Interestingly, directly after the next update, the same problem was recorded with the eye colour. This time, an amethyst eye identical twin pairing produced a light hazel offspring before the update but a peridot eye colour after the update. Again, since the issue occurred before and after an update, we decided that the update had simply inserted new genetic code into the overall structure and had caused this blip.
However, the third (and most recent) time this issue has occurred, no update had been performed. Again, this made us doubt that we were using the correct genetic model in our thinking.
In addition, in the children’s game “Paper, Scissors, Stone” (shown as “Paper, Scissors, Rock” in the diagram below) the traits of paper, scissors and stone are non-transitive. There is no “strongest” result. Paper is better than a stone, the stone is better than the scissors and the scissors are better than paper. The flow diagram for this can be shown as a closed loop.
However, many more other characteristics, such as length, temperature, weight, number size, strength and (most importantly) dominant/recessive are transitive. If “a” is stronger than “b” and “b” is stronger than “c” it follows that “a” must also be stronger than “c” by applying simple logic. We found that blue zircon was more dominant than dark grey and that dark grey was more dominant than light green. However, we also found that light green was more dominant than blue zircon. Using this principle of transitivity, the results of blue zircon, dark grey and light green eye colour simply don’t make sense.
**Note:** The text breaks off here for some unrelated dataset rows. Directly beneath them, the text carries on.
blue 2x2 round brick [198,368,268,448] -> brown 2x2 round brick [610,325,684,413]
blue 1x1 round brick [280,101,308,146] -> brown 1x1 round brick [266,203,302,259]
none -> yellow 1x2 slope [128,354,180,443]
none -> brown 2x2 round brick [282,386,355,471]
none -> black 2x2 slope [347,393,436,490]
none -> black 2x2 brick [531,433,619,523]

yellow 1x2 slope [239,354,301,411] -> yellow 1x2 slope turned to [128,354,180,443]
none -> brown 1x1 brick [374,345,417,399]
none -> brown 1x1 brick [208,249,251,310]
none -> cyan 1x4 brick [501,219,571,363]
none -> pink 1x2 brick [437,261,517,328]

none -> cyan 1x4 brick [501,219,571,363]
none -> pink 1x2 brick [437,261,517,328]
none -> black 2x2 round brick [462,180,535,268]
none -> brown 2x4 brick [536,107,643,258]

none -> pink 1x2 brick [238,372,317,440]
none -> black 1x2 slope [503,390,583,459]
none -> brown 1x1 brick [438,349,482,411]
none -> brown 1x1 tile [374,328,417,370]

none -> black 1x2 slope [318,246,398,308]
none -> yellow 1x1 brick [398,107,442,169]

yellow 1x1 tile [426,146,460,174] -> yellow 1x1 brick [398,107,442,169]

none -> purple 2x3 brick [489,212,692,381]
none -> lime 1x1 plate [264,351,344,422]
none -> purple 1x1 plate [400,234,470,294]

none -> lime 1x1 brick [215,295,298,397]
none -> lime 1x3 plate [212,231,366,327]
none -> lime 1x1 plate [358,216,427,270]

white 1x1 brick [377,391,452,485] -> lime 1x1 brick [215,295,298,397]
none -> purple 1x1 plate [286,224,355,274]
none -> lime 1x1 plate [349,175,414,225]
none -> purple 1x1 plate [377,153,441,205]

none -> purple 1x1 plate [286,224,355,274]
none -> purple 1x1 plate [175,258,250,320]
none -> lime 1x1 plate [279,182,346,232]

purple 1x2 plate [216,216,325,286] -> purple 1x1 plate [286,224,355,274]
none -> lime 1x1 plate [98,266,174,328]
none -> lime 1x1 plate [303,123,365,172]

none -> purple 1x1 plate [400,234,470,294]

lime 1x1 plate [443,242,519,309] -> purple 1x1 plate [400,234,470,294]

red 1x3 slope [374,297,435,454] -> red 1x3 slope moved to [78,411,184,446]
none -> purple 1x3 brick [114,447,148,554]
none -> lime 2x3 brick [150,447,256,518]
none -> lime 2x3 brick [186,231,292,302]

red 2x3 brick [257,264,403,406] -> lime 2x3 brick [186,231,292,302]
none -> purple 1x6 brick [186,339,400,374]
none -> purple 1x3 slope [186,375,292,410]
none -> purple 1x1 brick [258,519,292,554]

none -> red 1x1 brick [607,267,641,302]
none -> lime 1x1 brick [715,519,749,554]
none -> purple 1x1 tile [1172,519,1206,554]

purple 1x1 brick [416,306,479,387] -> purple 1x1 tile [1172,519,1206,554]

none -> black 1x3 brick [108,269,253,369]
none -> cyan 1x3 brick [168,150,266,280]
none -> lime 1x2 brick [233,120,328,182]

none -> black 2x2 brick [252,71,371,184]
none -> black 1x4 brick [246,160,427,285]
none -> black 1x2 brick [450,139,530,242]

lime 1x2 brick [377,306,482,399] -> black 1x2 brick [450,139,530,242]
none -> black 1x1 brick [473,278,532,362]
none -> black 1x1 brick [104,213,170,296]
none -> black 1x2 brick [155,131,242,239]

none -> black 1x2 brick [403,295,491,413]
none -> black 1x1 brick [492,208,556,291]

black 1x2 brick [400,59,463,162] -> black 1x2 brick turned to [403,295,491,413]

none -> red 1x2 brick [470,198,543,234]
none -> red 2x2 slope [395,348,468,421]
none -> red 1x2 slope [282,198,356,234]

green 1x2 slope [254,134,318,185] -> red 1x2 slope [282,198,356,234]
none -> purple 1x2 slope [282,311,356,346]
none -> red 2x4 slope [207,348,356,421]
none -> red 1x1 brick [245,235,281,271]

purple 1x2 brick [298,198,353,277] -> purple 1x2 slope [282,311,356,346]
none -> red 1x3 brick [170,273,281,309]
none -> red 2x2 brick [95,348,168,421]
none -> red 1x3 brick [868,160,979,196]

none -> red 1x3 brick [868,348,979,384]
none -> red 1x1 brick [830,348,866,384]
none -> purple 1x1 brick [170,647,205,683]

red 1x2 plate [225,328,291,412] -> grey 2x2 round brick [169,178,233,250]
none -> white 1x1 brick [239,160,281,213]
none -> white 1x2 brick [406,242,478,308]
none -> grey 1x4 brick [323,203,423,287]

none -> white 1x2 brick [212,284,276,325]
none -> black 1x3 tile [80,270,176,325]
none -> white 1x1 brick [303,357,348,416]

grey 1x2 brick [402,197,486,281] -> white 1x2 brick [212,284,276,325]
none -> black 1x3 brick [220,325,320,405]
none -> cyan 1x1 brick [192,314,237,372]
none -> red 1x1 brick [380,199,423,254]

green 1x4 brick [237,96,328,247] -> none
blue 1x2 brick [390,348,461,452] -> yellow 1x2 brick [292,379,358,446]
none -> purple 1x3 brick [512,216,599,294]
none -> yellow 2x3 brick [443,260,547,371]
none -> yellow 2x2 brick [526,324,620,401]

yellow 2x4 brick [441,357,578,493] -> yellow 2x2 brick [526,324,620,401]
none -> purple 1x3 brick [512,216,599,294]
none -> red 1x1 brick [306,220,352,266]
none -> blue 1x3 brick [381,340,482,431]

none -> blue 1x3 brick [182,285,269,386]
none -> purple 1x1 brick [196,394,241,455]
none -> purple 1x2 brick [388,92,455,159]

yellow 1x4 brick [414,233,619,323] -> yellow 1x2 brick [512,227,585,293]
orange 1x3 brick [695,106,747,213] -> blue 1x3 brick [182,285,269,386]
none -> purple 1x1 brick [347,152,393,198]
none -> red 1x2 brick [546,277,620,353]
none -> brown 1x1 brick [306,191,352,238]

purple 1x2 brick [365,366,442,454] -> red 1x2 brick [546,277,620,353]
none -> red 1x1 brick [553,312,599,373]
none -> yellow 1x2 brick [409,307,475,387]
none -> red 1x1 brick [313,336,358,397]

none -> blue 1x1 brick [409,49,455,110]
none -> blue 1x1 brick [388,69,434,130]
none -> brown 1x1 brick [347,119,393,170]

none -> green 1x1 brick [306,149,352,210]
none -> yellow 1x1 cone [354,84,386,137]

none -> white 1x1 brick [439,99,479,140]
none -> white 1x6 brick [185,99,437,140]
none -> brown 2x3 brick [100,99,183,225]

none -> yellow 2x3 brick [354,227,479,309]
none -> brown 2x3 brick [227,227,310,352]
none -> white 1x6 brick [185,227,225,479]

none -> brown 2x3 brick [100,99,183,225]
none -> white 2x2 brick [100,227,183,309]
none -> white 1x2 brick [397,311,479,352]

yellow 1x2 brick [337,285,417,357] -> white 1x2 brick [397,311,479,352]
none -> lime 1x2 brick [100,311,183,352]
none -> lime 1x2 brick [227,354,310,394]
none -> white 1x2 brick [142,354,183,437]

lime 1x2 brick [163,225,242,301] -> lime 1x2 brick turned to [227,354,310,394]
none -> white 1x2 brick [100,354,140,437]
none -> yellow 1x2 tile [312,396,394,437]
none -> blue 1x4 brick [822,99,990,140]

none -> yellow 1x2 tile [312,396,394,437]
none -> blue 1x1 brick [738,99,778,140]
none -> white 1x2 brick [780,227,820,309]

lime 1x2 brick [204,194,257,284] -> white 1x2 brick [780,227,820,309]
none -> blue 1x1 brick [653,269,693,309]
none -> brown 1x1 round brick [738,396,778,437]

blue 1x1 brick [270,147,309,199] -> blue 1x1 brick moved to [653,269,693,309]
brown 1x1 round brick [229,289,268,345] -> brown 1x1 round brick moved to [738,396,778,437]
Using an apparently fail-safe protocol of twining identical pairs, we had come across three different conflicting issues. At first we thought, perhaps, that Second Life has introduced multiple errors into our experimentation or perhaps, we thought, there are other factors that have come into play.
Speaking with Ozimals staff, we found that there was one last additional factor that we had not taken into account. It was easy for us to incorporate this into our strategy and then continue with the game. Perhaps one day we may reach the most recessive fur type and and eye colour. It’s going to be a long path, but a fun one to travel.